The final act was amended on the floor of the ULC meeting and has not yet been published, but it should be available online next week. We know from a ULC press release that the act establishes an outcomes-based, technology-neutral framework for providing trustworthy online legal material.

In addition, the act requires that official electronic legal material be:
  • Authenticated, by providing a method to determine that it is unaltered
  • Preserved, either in electronic or print form
  • Accessible, for use by the public on a permanent basis
Barbara Bintliff, a past president of AALL, served as the drafting committee reporter and deserves our thanks for her hard work over many months. Keith Ann Stiverson was the AALL observer at the drafting committee meetings and is to be commended for her work on this effort.

The drafting committee on the Uniform Electronic Legal Material Act was chaired by Michele Timmons of St. Paul, Minnesota. Other committee members included: Jerry L. Bassett, Montgomery, Alabama; David D. Biklen, Hartford, Connecticut; Diane F. Boyer-Vine, Sacramento, California; Stephen Y. Chow, Boston, Massachusetts; Vincent C. DeLiberato, Jr., Harrisburg, Pennsylvania; Gene H. Hennig, Minneapolis, Minnesota; and Steven L. Willborn, Lincoln, Nebraska.

Now that the act has been approved by ULC it will be sent to the American Bar Association for review. As soon as the text is available we will send you a link. The act should be helpful as we work with our state legislators to ensure the adoption of safeguards for publication of official electronic legal material in the states.

» **Your objective**
Say whether each statement agrees with the text about the Uniform Electronic Legal Material Act, answering yes or no and quoting the words of the text that decide it: (a) Barbara Bintliff chaired the drafting committee; (b) the act allows official electronic legal material to be preserved in either electronic or print form; (c) the final act has already been published.

» **Records provided**
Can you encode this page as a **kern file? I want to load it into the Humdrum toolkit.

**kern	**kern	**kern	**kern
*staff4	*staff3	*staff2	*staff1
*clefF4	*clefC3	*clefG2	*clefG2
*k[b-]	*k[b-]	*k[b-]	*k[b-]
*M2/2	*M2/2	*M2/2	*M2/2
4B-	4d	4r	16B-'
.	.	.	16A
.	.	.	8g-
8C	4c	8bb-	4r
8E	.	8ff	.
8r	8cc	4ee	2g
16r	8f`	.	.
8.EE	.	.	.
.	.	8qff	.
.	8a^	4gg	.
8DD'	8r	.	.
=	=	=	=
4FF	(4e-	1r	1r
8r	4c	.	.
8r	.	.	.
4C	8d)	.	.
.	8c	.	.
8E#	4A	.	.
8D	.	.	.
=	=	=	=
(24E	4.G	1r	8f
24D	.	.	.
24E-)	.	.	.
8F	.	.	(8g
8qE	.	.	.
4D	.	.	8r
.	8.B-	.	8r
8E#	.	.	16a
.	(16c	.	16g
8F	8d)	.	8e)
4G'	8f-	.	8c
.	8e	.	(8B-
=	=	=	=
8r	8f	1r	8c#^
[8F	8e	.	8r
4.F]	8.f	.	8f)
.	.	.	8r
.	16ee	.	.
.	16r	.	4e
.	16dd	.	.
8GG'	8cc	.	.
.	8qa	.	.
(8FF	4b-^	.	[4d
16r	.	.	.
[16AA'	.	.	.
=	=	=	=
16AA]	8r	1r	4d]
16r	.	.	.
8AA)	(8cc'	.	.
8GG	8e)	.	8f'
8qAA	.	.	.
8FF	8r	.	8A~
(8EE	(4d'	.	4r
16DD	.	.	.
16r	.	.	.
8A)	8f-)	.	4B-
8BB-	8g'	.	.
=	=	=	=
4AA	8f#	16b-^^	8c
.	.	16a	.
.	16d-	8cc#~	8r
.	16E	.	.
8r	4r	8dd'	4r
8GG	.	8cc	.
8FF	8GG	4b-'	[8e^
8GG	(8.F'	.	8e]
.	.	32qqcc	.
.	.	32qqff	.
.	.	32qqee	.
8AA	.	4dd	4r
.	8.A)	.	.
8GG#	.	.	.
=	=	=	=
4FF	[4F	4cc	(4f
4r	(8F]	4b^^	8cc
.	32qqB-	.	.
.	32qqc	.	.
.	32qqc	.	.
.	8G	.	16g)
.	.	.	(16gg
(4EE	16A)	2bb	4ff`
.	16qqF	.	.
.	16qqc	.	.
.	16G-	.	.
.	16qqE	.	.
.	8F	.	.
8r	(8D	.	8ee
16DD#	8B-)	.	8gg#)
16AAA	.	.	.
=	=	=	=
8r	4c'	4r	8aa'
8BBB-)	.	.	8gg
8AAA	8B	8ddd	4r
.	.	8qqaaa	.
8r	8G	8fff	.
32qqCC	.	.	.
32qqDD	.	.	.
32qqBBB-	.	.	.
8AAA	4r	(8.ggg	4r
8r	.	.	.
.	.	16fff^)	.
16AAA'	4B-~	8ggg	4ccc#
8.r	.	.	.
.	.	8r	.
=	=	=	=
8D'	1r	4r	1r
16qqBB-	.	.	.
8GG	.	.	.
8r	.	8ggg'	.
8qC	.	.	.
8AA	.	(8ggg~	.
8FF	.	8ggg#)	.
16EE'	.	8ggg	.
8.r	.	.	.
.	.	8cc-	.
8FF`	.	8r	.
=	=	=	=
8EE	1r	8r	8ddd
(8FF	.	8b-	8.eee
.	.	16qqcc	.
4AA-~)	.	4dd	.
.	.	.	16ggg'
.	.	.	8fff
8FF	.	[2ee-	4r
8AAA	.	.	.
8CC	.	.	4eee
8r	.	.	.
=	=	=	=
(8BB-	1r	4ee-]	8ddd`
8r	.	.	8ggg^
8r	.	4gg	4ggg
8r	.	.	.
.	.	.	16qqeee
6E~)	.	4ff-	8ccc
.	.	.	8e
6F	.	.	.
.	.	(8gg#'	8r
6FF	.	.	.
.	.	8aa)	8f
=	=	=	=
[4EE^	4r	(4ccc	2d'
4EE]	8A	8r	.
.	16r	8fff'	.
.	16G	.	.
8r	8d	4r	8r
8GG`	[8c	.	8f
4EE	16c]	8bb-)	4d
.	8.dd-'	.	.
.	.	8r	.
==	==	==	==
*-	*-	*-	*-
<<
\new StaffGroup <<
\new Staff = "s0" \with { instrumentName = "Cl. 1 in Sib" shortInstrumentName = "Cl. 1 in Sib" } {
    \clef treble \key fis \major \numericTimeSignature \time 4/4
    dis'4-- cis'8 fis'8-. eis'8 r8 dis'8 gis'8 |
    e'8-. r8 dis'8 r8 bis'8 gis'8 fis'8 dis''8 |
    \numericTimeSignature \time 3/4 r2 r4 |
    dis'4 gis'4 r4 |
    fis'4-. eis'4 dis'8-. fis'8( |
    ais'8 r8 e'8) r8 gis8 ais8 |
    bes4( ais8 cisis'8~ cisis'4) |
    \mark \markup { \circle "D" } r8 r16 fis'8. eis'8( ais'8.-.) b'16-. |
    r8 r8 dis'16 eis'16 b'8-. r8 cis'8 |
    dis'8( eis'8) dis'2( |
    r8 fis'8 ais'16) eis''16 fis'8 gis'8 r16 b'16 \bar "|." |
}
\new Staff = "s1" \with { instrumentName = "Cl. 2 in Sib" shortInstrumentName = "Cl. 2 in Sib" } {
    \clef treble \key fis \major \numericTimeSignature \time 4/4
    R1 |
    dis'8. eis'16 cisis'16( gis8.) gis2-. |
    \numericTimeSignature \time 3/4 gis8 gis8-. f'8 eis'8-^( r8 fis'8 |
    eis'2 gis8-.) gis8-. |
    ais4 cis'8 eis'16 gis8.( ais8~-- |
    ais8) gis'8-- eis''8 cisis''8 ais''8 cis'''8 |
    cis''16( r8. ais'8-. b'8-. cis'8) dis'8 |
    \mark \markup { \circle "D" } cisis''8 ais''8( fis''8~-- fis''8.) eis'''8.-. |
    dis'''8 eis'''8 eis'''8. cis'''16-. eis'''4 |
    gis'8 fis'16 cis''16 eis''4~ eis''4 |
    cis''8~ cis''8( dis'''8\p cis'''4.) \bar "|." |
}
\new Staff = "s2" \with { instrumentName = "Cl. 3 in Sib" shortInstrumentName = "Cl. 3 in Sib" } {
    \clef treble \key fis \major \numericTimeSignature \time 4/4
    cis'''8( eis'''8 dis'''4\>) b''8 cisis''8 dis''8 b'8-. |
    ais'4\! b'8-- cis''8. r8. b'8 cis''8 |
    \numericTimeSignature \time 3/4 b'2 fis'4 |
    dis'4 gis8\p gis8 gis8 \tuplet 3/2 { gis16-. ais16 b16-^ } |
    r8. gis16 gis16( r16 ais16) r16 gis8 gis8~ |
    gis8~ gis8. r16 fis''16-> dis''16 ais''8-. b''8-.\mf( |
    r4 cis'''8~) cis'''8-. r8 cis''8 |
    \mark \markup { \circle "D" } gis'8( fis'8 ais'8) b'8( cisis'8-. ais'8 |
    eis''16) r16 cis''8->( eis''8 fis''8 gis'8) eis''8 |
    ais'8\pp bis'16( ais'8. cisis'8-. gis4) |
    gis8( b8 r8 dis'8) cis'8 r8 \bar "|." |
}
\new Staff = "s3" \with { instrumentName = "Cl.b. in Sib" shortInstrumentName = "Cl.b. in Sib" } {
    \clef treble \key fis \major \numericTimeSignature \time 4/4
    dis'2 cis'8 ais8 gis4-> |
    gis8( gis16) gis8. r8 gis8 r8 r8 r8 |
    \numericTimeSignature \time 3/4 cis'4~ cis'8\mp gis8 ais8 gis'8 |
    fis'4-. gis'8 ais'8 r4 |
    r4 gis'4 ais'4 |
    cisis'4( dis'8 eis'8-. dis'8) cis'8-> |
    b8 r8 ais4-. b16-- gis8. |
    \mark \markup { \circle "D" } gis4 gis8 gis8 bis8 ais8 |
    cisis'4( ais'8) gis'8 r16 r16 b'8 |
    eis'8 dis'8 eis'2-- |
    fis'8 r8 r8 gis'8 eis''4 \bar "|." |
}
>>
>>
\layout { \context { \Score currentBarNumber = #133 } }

» **Answer box**
(a) No: "The drafting committee on the Uniform Electronic Legal Material Act was chaired by Michele Timmons of St. Paul, Minnesota."
(b) Yes: "Preserved, either in electronic or print form"
(c) No: "The final act was amended on the floor of the ULC meeting and has not yet been published"